> Task statement: Can you rewrite the entries as a numbered list, starting at their first line and going on through the line containing "List each element's", leaving out any blank lines?

> Dataset entries:

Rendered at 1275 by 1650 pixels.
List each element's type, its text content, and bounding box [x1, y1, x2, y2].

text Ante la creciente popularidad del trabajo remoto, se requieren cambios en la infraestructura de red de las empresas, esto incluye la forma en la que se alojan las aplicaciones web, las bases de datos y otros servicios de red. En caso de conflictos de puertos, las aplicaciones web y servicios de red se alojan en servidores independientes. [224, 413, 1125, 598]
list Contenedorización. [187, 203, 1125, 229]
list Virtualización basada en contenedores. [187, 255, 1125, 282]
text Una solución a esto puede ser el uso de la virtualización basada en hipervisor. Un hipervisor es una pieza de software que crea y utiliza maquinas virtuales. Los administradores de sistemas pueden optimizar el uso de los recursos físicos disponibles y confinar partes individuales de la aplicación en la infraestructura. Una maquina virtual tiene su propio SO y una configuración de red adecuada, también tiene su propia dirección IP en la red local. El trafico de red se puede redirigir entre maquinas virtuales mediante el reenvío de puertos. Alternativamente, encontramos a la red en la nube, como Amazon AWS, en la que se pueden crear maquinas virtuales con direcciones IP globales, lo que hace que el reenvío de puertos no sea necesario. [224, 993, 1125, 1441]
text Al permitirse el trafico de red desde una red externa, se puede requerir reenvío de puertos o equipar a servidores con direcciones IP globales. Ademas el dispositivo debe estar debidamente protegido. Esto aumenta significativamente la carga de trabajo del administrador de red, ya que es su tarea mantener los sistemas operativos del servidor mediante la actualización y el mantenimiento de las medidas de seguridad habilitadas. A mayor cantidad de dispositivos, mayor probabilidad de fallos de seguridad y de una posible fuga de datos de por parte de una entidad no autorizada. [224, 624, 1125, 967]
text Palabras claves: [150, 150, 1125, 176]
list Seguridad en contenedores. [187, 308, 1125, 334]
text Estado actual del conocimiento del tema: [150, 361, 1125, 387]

> Solution to the problem:
1. Rendered at 1275 by 1650 pixels.
2. List each element's type, its text content, and bounding box [x1, y1, x2, y2].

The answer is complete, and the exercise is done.